▶

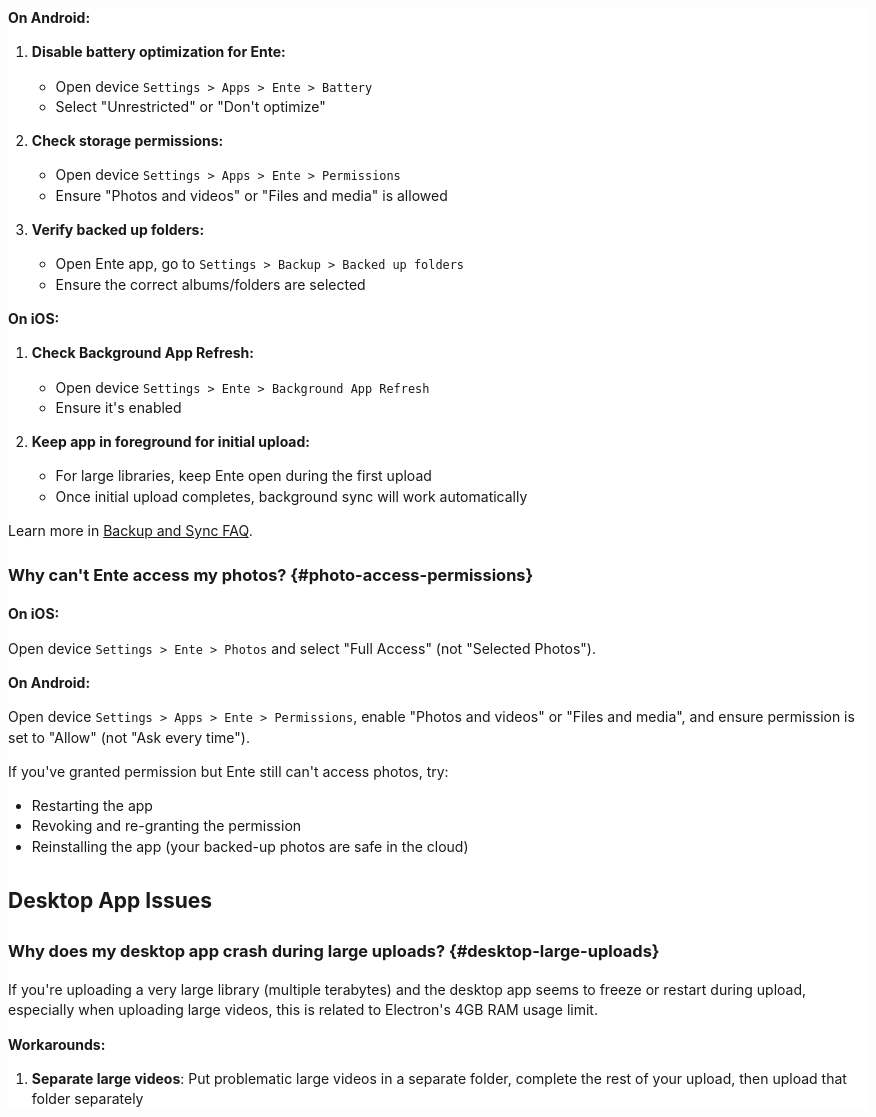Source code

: **On Android:**

1. **Disable battery optimization for Ente:**
   - Open device `Settings > Apps > Ente > Battery`
   - Select "Unrestricted" or "Don't optimize"

2. **Check storage permissions:**
   - Open device `Settings > Apps > Ente > Permissions`
   - Ensure "Photos and videos" or "Files and media" is allowed

3. **Verify backed up folders:**
   - Open Ente app, go to `Settings > Backup > Backed up folders`
   - Ensure the correct albums/folders are selected

**On iOS:**

1. **Check Background App Refresh:**
   - Open device `Settings > Ente > Background App Refresh`
   - Ensure it's enabled

2. **Keep app in foreground for initial upload:**
   - For large libraries, keep Ente open during the first upload
   - Once initial upload completes, background sync will work automatically

Learn more in [Backup and Sync FAQ](/photos/faq/backup-and-sync#background-sync).

### Why can't Ente access my photos? {#photo-access-permissions}

**On iOS:**

Open device `Settings > Ente > Photos` and select "Full Access" (not "Selected Photos").

**On Android:**

Open device `Settings > Apps > Ente > Permissions`, enable "Photos and videos" or "Files and media", and ensure permission is set to "Allow" (not "Ask every time").

If you've granted permission but Ente still can't access photos, try:
- Restarting the app
- Revoking and re-granting the permission
- Reinstalling the app (your backed-up photos are safe in the cloud)

## Desktop App Issues

### Why does my desktop app crash during large uploads? {#desktop-large-uploads}

If you're uploading a very large library (multiple terabytes) and the desktop app seems to freeze or restart during upload, especially when uploading large videos, this is related to Electron's 4GB RAM usage limit.

**Workarounds:**

1. **Separate large videos**: Put problematic large videos in a separate folder, complete the rest of your upload, then upload that folder separately
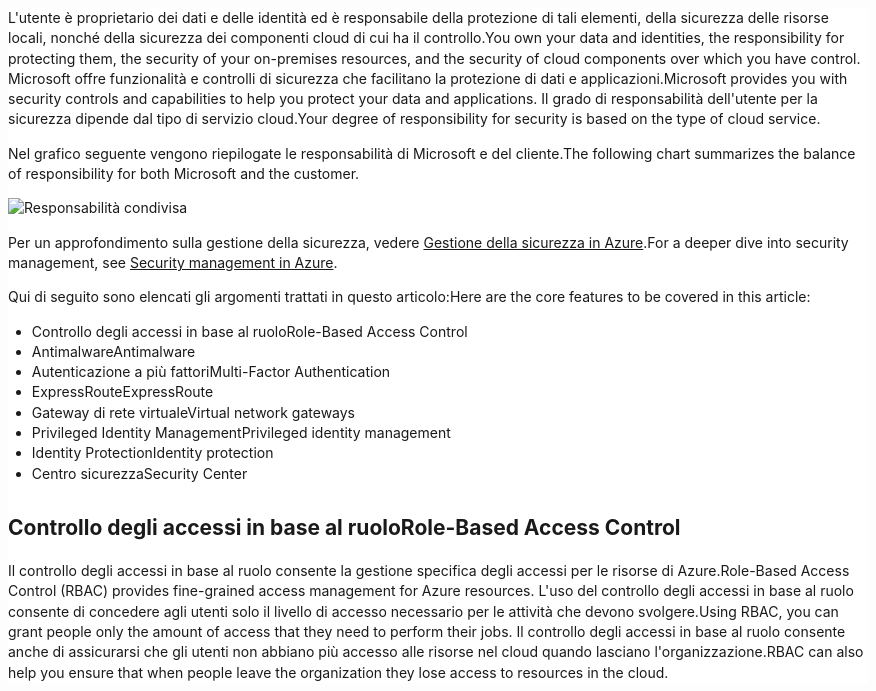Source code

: <span data-ttu-id="b282e-111">L'utente è proprietario dei dati e delle identità ed è responsabile della protezione di tali elementi, della sicurezza delle risorse locali, nonché della sicurezza dei componenti cloud di cui ha il controllo.</span><span class="sxs-lookup"><span data-stu-id="b282e-111">You own your data and identities, the responsibility for protecting them, the security of your on-premises resources, and the security of cloud components over which you have control.</span></span> <span data-ttu-id="b282e-112">Microsoft offre funzionalità e controlli di sicurezza che facilitano la protezione di dati e applicazioni.</span><span class="sxs-lookup"><span data-stu-id="b282e-112">Microsoft provides you with security controls and capabilities to help you protect your data and applications.</span></span> <span data-ttu-id="b282e-113">Il grado di responsabilità dell'utente per la sicurezza dipende dal tipo di servizio cloud.</span><span class="sxs-lookup"><span data-stu-id="b282e-113">Your degree of responsibility for security is based on the type of cloud service.</span></span>

<span data-ttu-id="b282e-114">Nel grafico seguente vengono riepilogate le responsabilità di Microsoft e del cliente.</span><span class="sxs-lookup"><span data-stu-id="b282e-114">The following chart summarizes the balance of responsibility for both Microsoft and the customer.</span></span>

![Responsabilità condivisa][1]

<span data-ttu-id="b282e-116">Per un approfondimento sulla gestione della sicurezza, vedere [Gestione della sicurezza in Azure](azure-security-management.md).</span><span class="sxs-lookup"><span data-stu-id="b282e-116">For a deeper dive into security management, see [Security management in Azure](azure-security-management.md).</span></span>

<span data-ttu-id="b282e-117">Qui di seguito sono elencati gli argomenti trattati in questo articolo:</span><span class="sxs-lookup"><span data-stu-id="b282e-117">Here are the core features to be covered in this article:</span></span>

* <span data-ttu-id="b282e-118">Controllo degli accessi in base al ruolo</span><span class="sxs-lookup"><span data-stu-id="b282e-118">Role-Based Access Control</span></span>
* <span data-ttu-id="b282e-119">Antimalware</span><span class="sxs-lookup"><span data-stu-id="b282e-119">Antimalware</span></span>
* <span data-ttu-id="b282e-120">Autenticazione a più fattori</span><span class="sxs-lookup"><span data-stu-id="b282e-120">Multi-Factor Authentication</span></span>
* <span data-ttu-id="b282e-121">ExpressRoute</span><span class="sxs-lookup"><span data-stu-id="b282e-121">ExpressRoute</span></span>
* <span data-ttu-id="b282e-122">Gateway di rete virtuale</span><span class="sxs-lookup"><span data-stu-id="b282e-122">Virtual network gateways</span></span>
* <span data-ttu-id="b282e-123">Privileged Identity Management</span><span class="sxs-lookup"><span data-stu-id="b282e-123">Privileged identity management</span></span>
* <span data-ttu-id="b282e-124">Identity Protection</span><span class="sxs-lookup"><span data-stu-id="b282e-124">Identity protection</span></span>
* <span data-ttu-id="b282e-125">Centro sicurezza</span><span class="sxs-lookup"><span data-stu-id="b282e-125">Security Center</span></span>

## <a name="role-based-access-control"></a><span data-ttu-id="b282e-126">Controllo degli accessi in base al ruolo</span><span class="sxs-lookup"><span data-stu-id="b282e-126">Role-Based Access Control</span></span>
<span data-ttu-id="b282e-127">Il controllo degli accessi in base al ruolo consente la gestione specifica degli accessi per le risorse di Azure.</span><span class="sxs-lookup"><span data-stu-id="b282e-127">Role-Based Access Control (RBAC) provides fine-grained access management for Azure resources.</span></span> <span data-ttu-id="b282e-128">L'uso del controllo degli accessi in base al ruolo consente di concedere agli utenti solo il livello di accesso necessario per le attività che devono svolgere.</span><span class="sxs-lookup"><span data-stu-id="b282e-128">Using RBAC, you can grant people only the amount of access that they need to perform their jobs.</span></span>  <span data-ttu-id="b282e-129">Il controllo degli accessi in base al ruolo consente anche di assicurarsi che gli utenti non abbiano più accesso alle risorse nel cloud quando lasciano l'organizzazione.</span><span class="sxs-lookup"><span data-stu-id="b282e-129">RBAC can also help you ensure that when people leave the organization they lose access to resources in the cloud.</span></span>


[1]: ./media/security-management-and-monitoring-overview/shared-responsibility.png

◀

§ Work task
Could you set down every record above exactly as written, leaving out the pictures?

§ Solution for this task
Source code

: **On Android:**

1. **Disable battery optimization for Ente:**
   - Open device `Settings > Apps > Ente > Battery`
   - Select "Unrestricted" or "Don't optimize"

2. **Check storage permissions:**
   - Open device `Settings > Apps > Ente > Permissions`
   - Ensure "Photos and videos" or "Files and media" is allowed

3. **Verify backed up folders:**
   - Open Ente app, go to `Settings > Backup > Backed up folders`
   - Ensure the correct albums/folders are selected

**On iOS:**

1. **Check Background App Refresh:**
   - Open device `Settings > Ente > Background App Refresh`
   - Ensure it's enabled

2. **Keep app in foreground for initial upload:**
   - For large libraries, keep Ente open during the first upload
   - Once initial upload completes, background sync will work automatically

Learn more in [Backup and Sync FAQ](/photos/faq/backup-and-sync#background-sync).

### Why can't Ente access my photos? {#photo-access-permissions}

**On iOS:**

Open device `Settings > Ente > Photos` and select "Full Access" (not "Selected Photos").

**On Android:**

Open device `Settings > Apps > Ente > Permissions`, enable "Photos and videos" or "Files and media", and ensure permission is set to "Allow" (not "Ask every time").

If you've granted permission but Ente still can't access photos, try:
- Restarting the app
- Revoking and re-granting the permission
- Reinstalling the app (your backed-up photos are safe in the cloud)

## Desktop App Issues

### Why does my desktop app crash during large uploads? {#desktop-large-uploads}

If you're uploading a very large library (multiple terabytes) and the desktop app seems to freeze or restart during upload, especially when uploading large videos, this is related to Electron's 4GB RAM usage limit.

**Workarounds:**

1. **Separate large videos**: Put problematic large videos in a separate folder, complete the rest of your upload, then upload that folder separately
Source code

: <span data-ttu-id="b282e-111">L'utente è proprietario dei dati e delle identità ed è responsabile della protezione di tali elementi, della sicurezza delle risorse locali, nonché della sicurezza dei componenti cloud di cui ha il controllo.</span><span class="sxs-lookup"><span data-stu-id="b282e-111">You own your data and identities, the responsibility for protecting them, the security of your on-premises resources, and the security of cloud components over which you have control.</span></span> <span data-ttu-id="b282e-112">Microsoft offre funzionalità e controlli di sicurezza che facilitano la protezione di dati e applicazioni.</span><span class="sxs-lookup"><span data-stu-id="b282e-112">Microsoft provides you with security controls and capabilities to help you protect your data and applications.</span></span> <span data-ttu-id="b282e-113">Il grado di responsabilità dell'utente per la sicurezza dipende dal tipo di servizio cloud.</span><span class="sxs-lookup"><span data-stu-id="b282e-113">Your degree of responsibility for security is based on the type of cloud service.</span></span>

<span data-ttu-id="b282e-114">Nel grafico seguente vengono riepilogate le responsabilità di Microsoft e del cliente.</span><span class="sxs-lookup"><span data-stu-id="b282e-114">The following chart summarizes the balance of responsibility for both Microsoft and the customer.</span></span>

![Responsabilità condivisa][1]

<span data-ttu-id="b282e-116">Per un approfondimento sulla gestione della sicurezza, vedere [Gestione della sicurezza in Azure](azure-security-management.md).</span><span class="sxs-lookup"><span data-stu-id="b282e-116">For a deeper dive into security management, see [Security management in Azure](azure-security-management.md).</span></span>

<span data-ttu-id="b282e-117">Qui di seguito sono elencati gli argomenti trattati in questo articolo:</span><span class="sxs-lookup"><span data-stu-id="b282e-117">Here are the core features to be covered in this article:</span></span>

* <span data-ttu-id="b282e-118">Controllo degli accessi in base al ruolo</span><span class="sxs-lookup"><span data-stu-id="b282e-118">Role-Based Access Control</span></span>
* <span data-ttu-id="b282e-119">Antimalware</span><span class="sxs-lookup"><span data-stu-id="b282e-119">Antimalware</span></span>
* <span data-ttu-id="b282e-120">Autenticazione a più fattori</span><span class="sxs-lookup"><span data-stu-id="b282e-120">Multi-Factor Authentication</span></span>
* <span data-ttu-id="b282e-121">ExpressRoute</span><span class="sxs-lookup"><span data-stu-id="b282e-121">ExpressRoute</span></span>
* <span data-ttu-id="b282e-122">Gateway di rete virtuale</span><span class="sxs-lookup"><span data-stu-id="b282e-122">Virtual network gateways</span></span>
* <span data-ttu-id="b282e-123">Privileged Identity Management</span><span class="sxs-lookup"><span data-stu-id="b282e-123">Privileged identity management</span></span>
* <span data-ttu-id="b282e-124">Identity Protection</span><span class="sxs-lookup"><span data-stu-id="b282e-124">Identity protection</span></span>
* <span data-ttu-id="b282e-125">Centro sicurezza</span><span class="sxs-lookup"><span data-stu-id="b282e-125">Security Center</span></span>

## <a name="role-based-access-control"></a><span data-ttu-id="b282e-126">Controllo degli accessi in base al ruolo</span><span class="sxs-lookup"><span data-stu-id="b282e-126">Role-Based Access Control</span></span>
<span data-ttu-id="b282e-127">Il controllo degli accessi in base al ruolo consente la gestione specifica degli accessi per le risorse di Azure.</span><span class="sxs-lookup"><span data-stu-id="b282e-127">Role-Based Access Control (RBAC) provides fine-grained access management for Azure resources.</span></span> <span data-ttu-id="b282e-128">L'uso del controllo degli accessi in base al ruolo consente di concedere agli utenti solo il livello di accesso necessario per le attività che devono svolgere.</span><span class="sxs-lookup"><span data-stu-id="b282e-128">Using RBAC, you can grant people only the amount of access that they need to perform their jobs.</span></span>  <span data-ttu-id="b282e-129">Il controllo degli accessi in base al ruolo consente anche di assicurarsi che gli utenti non abbiano più accesso alle risorse nel cloud quando lasciano l'organizzazione.</span><span class="sxs-lookup"><span data-stu-id="b282e-129">RBAC can also help you ensure that when people leave the organization they lose access to resources in the cloud.</span></span>


[1]: ./media/security-management-and-monitoring-overview/shared-responsibility.png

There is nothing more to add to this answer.